* **Available data**

# # # #

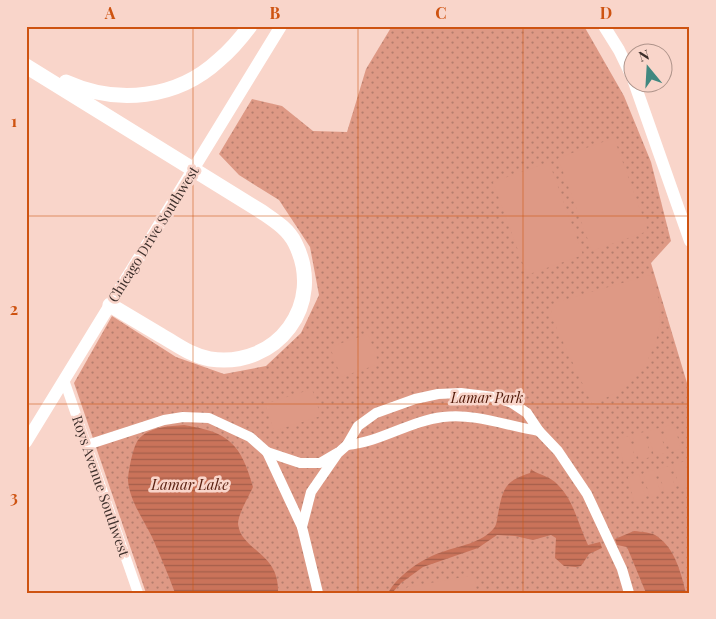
<svg xmlns="http://www.w3.org/2000/svg" width="716" height="619" font-family="'Playfair Display',serif">
  <style>
    .green { fill: url(#green-dots) }
    .pitch { fill: #de9985 }
    .water { fill: url(#water-rules) }
    .lines { fill: none; stroke-linecap: round; stroke-linejoin: round }
    .minor { stroke: #fff; stroke-width: 10 }
    .major { stroke: #fff; stroke-width: 12 }
    .highway { stroke: #fff; stroke-width: 15 }
    .grid { fill: none; stroke: #ce5311; stroke-width: 1; stroke-opacity: 0.55 }
    .labels { text-anchor: middle; dominant-baseline: central; stroke-width: 5; stroke-linejoin: round; paint-order: stroke }
    .street-label { font-size: 14px; fill: #3d2f2b; stroke: #f9d5ca }
    .park-label { font-size: 14px; font-style: italic; fill: #501807; stroke: #f9d5ca }
    .water-label { font-size: 15px; font-style: italic; fill: #581f0f; stroke: #f9d5ca }
    .neatline { fill: none; stroke: #ce5311; stroke-width: 2 }
    .grid-label { font-size: 16px; text-anchor: middle; font-weight: bold; fill: #ce5311 }
  </style>
  <defs>
    <pattern id="green-dots" width="8" height="8" patternUnits="userSpaceOnUse" patternTransform="scale(1.25)"><rect width="8" height="8" fill="#de9985"/><path d="M2 2h.1M6 6h.1" fill="none" stroke="#b57d6d" stroke-width="1.8" stroke-linecap="round"/></pattern>
    <pattern id="water-rules" width="6" height="5" patternUnits="userSpaceOnUse" patternTransform="scale(1.25)"><rect width="6" height="5" fill="#ca735a"/><path d="M0 2.5h6" fill="none" stroke="#a55f4b"/></pattern>
  </defs>
  <rect width="100%" height="100%" fill="#f9d5ca"/>
  <path class="green" d="M392,26H584L624,96L651,162L671,241L651,263L690,393V593H146L74,383L112,316L176,357L224,374L266,366L301,333L319,295L310,247L279,200L239,175L219,154L252,99L282,106L313,131L347,132L366,69Z"/>
  <g class="pitch">
    <path d="M614,138L648,231L592,251L558,158Z"/>
    <path d="M549,162L583,255L527,275L493,182Z"/>
    <path d="M653,274C656,288 660,302 660,316C660,339 648,365 632,381C620,392 606,398 592,404L550,314L557,302Z"/>
    <path d="M368,334L379,364L341,377L330,347Z"/>
    <path d="M312,389L321,416L274,431L265,404Z"/>
    <path d="M674,424L681,449L670,452L663,427Z"/>
    <path d="M659,428L666,453L654,456L648,431Z"/>
    <path d="M644,432L651,457L639,460L632,435Z"/>
    <path d="M629,436L636,461L624,464L617,439Z"/>
    <path d="M685,461L690,480V487L680,489L673,465Z"/>
    <path d="M669,466L676,490L665,494L658,469Z"/>
    <path d="M654,470L661,494L650,498L643,473Z"/>
    <path d="M639,474L646,499L634,502L628,477Z"/>
    <path d="M469,576L475,581L477,593H400L408,587Z"/>
  </g>
  <g class="water">
    <path d="M184,425C229,432 241,444 253,487C249,496 238,514 238,524C241,551 280,552 278,593H175C168,574 160,555 152,537C143,519 130,501 128,481C128,472 133,447 138,440C148,427 170,426 184,425Z"/>
    <path d="M531,469C536,474 547,475 555,482C574,499 577,522 588,545L600,542L602,548L589,554L581,566L576,567L564,566L555,558L556,538L551,535L533,540L515,536L497,535L478,548L423,567L401,583L392,593H388C398,575 423,558 442,552C459,546 482,543 494,528C497,525 497,518 498,514C503,488 505,481 530,473Z"/>
    <path d="M634,531C642,532 652,532 658,537C675,549 681,573 686,593H646L627,547L617,545L615,539Z"/>
  </g>
  <g class="lines">
    <g class="minor">
      <path d="M64,380L138,593"/>
      <path d="M87,445L164,420L183,417L209,418L250,437L267,452L302,527"/>
      <path d="M347,445C381,442 409,421 443,417C476,413 507,426 539,431"/>
      <path d="M267,452L300,463H320L337,453"/>
      <path d="M318,593L302,527L311,492L338,453L347,445L358,426L376,413L415,399L438,394L461,393L494,397L512,403L527,413L539,431L558,451L587,494L622,569L629,593"/>
    </g>
    <g class="major">
      <path d="M604,26L619,50L634,81"/>
      <path d="M634,82L690,241"/>
      <path d="M26,442L281,26"/>
    </g>
    <g class="highway">
      <path d="M26,66L262,212C275,221 288,229 295,243C326,304 277,369 210,359C192,356 178,345 162,336C145,326 127,315 110,305"/>
      <path d="M66,82C117,105 177,99 219,60C231,50 241,38 250,26"/>
    </g>
  </g>
  <path class="grid" d="M193,26V593M358,26V593M523,26V593M26,216H690M26,404H690"/>
  <g class="labels">
    <g class="street-label">
      <text transform="translate(153 234) rotate(-58)">Chicago Drive Southwest</text>
      <text transform="translate(101 486) rotate(71)">Roys Avenue Southwest</text>
    </g>
    <g class="park-label">
      <text x="487" y="397">Lamar Park</text>
    </g>
    <g class="water-label">
      <text x="190" y="484">Lamar Lake</text>
    </g>
  </g>
  <rect width="716" height="619" fill="none" stroke="#f9d5ca" stroke-width="55"/>
  <g transform="translate(648 68) rotate(342)"><circle r="24" fill="#f9d5ca" stroke="#ae938a"/>
  <path d="M0-4L9 19L0 12L-9 19Z" fill="#418880"/>
  <text y="-8" font-size="14" font-weight="bold" text-anchor="middle" fill="#3d2f2b">N</text>
  </g>
  <rect x="28" y="28" width="660" height="564" class="neatline"/>
  <g class="grid-label">
    <text x="110" y="19">A</text>
    <text x="275" y="19">B</text>
    <text x="441" y="19">C</text>
    <text x="606" y="19">D</text>
    <text x="14" y="127">1</text>
    <text x="14" y="315">2</text>
    <text x="14" y="503">3</text>
  </g>
</svg>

# # # #

* **Task statement**
Without the pictures, retype each line of the records above exactly.

* **Expected answer**
<svg xmlns="http://www.w3.org/2000/svg" width="716" height="619" font-family="'Playfair Display',serif">
  <style>
    .green { fill: url(#green-dots) }
    .pitch { fill: #de9985 }
    .water { fill: url(#water-rules) }
    .lines { fill: none; stroke-linecap: round; stroke-linejoin: round }
    .minor { stroke: #fff; stroke-width: 10 }
    .major { stroke: #fff; stroke-width: 12 }
    .highway { stroke: #fff; stroke-width: 15 }
    .grid { fill: none; stroke: #ce5311; stroke-width: 1; stroke-opacity: 0.55 }
    .labels { text-anchor: middle; dominant-baseline: central; stroke-width: 5; stroke-linejoin: round; paint-order: stroke }
    .street-label { font-size: 14px; fill: #3d2f2b; stroke: #f9d5ca }
    .park-label { font-size: 14px; font-style: italic; fill: #501807; stroke: #f9d5ca }
    .water-label { font-size: 15px; font-style: italic; fill: #581f0f; stroke: #f9d5ca }
    .neatline { fill: none; stroke: #ce5311; stroke-width: 2 }
    .grid-label { font-size: 16px; text-anchor: middle; font-weight: bold; fill: #ce5311 }
  </style>
  <defs>
    <pattern id="green-dots" width="8" height="8" patternUnits="userSpaceOnUse" patternTransform="scale(1.25)"><rect width="8" height="8" fill="#de9985"/><path d="M2 2h.1M6 6h.1" fill="none" stroke="#b57d6d" stroke-width="1.8" stroke-linecap="round"/></pattern>
    <pattern id="water-rules" width="6" height="5" patternUnits="userSpaceOnUse" patternTransform="scale(1.25)"><rect width="6" height="5" fill="#ca735a"/><path d="M0 2.5h6" fill="none" stroke="#a55f4b"/></pattern>
  </defs>
  <rect width="100%" height="100%" fill="#f9d5ca"/>
  <path class="green" d="M392,26H584L624,96L651,162L671,241L651,263L690,393V593H146L74,383L112,316L176,357L224,374L266,366L301,333L319,295L310,247L279,200L239,175L219,154L252,99L282,106L313,131L347,132L366,69Z"/>
  <g class="pitch">
    <path d="M614,138L648,231L592,251L558,158Z"/>
    <path d="M549,162L583,255L527,275L493,182Z"/>
    <path d="M653,274C656,288 660,302 660,316C660,339 648,365 632,381C620,392 606,398 592,404L550,314L557,302Z"/>
    <path d="M368,334L379,364L341,377L330,347Z"/>
    <path d="M312,389L321,416L274,431L265,404Z"/>
    <path d="M674,424L681,449L670,452L663,427Z"/>
    <path d="M659,428L666,453L654,456L648,431Z"/>
    <path d="M644,432L651,457L639,460L632,435Z"/>
    <path d="M629,436L636,461L624,464L617,439Z"/>
    <path d="M685,461L690,480V487L680,489L673,465Z"/>
    <path d="M669,466L676,490L665,494L658,469Z"/>
    <path d="M654,470L661,494L650,498L643,473Z"/>
    <path d="M639,474L646,499L634,502L628,477Z"/>
    <path d="M469,576L475,581L477,593H400L408,587Z"/>
  </g>
  <g class="water">
    <path d="M184,425C229,432 241,444 253,487C249,496 238,514 238,524C241,551 280,552 278,593H175C168,574 160,555 152,537C143,519 130,501 128,481C128,472 133,447 138,440C148,427 170,426 184,425Z"/>
    <path d="M531,469C536,474 547,475 555,482C574,499 577,522 588,545L600,542L602,548L589,554L581,566L576,567L564,566L555,558L556,538L551,535L533,540L515,536L497,535L478,548L423,567L401,583L392,593H388C398,575 423,558 442,552C459,546 482,543 494,528C497,525 497,518 498,514C503,488 505,481 530,473Z"/>
    <path d="M634,531C642,532 652,532 658,537C675,549 681,573 686,593H646L627,547L617,545L615,539Z"/>
  </g>
  <g class="lines">
    <g class="minor">
      <path d="M64,380L138,593"/>
      <path d="M87,445L164,420L183,417L209,418L250,437L267,452L302,527"/>
      <path d="M347,445C381,442 409,421 443,417C476,413 507,426 539,431"/>
      <path d="M267,452L300,463H320L337,453"/>
      <path d="M318,593L302,527L311,492L338,453L347,445L358,426L376,413L415,399L438,394L461,393L494,397L512,403L527,413L539,431L558,451L587,494L622,569L629,593"/>
    </g>
    <g class="major">
      <path d="M604,26L619,50L634,81"/>
      <path d="M634,82L690,241"/>
      <path d="M26,442L281,26"/>
    </g>
    <g class="highway">
      <path d="M26,66L262,212C275,221 288,229 295,243C326,304 277,369 210,359C192,356 178,345 162,336C145,326 127,315 110,305"/>
      <path d="M66,82C117,105 177,99 219,60C231,50 241,38 250,26"/>
    </g>
  </g>
  <path class="grid" d="M193,26V593M358,26V593M523,26V593M26,216H690M26,404H690"/>
  <g class="labels">
    <g class="street-label">
      <text transform="translate(153 234) rotate(-58)">Chicago Drive Southwest</text>
      <text transform="translate(101 486) rotate(71)">Roys Avenue Southwest</text>
    </g>
    <g class="park-label">
      <text x="487" y="397">Lamar Park</text>
    </g>
    <g class="water-label">
      <text x="190" y="484">Lamar Lake</text>
    </g>
  </g>
  <rect width="716" height="619" fill="none" stroke="#f9d5ca" stroke-width="55"/>
  <g transform="translate(648 68) rotate(342)"><circle r="24" fill="#f9d5ca" stroke="#ae938a"/>
  <path d="M0-4L9 19L0 12L-9 19Z" fill="#418880"/>
  <text y="-8" font-size="14" font-weight="bold" text-anchor="middle" fill="#3d2f2b">N</text>
  </g>
  <rect x="28" y="28" width="660" height="564" class="neatline"/>
  <g class="grid-label">
    <text x="110" y="19">A</text>
    <text x="275" y="19">B</text>
    <text x="441" y="19">C</text>
    <text x="606" y="19">D</text>
    <text x="14" y="127">1</text>
    <text x="14" y="315">2</text>
    <text x="14" y="503">3</text>
  </g>
</svg>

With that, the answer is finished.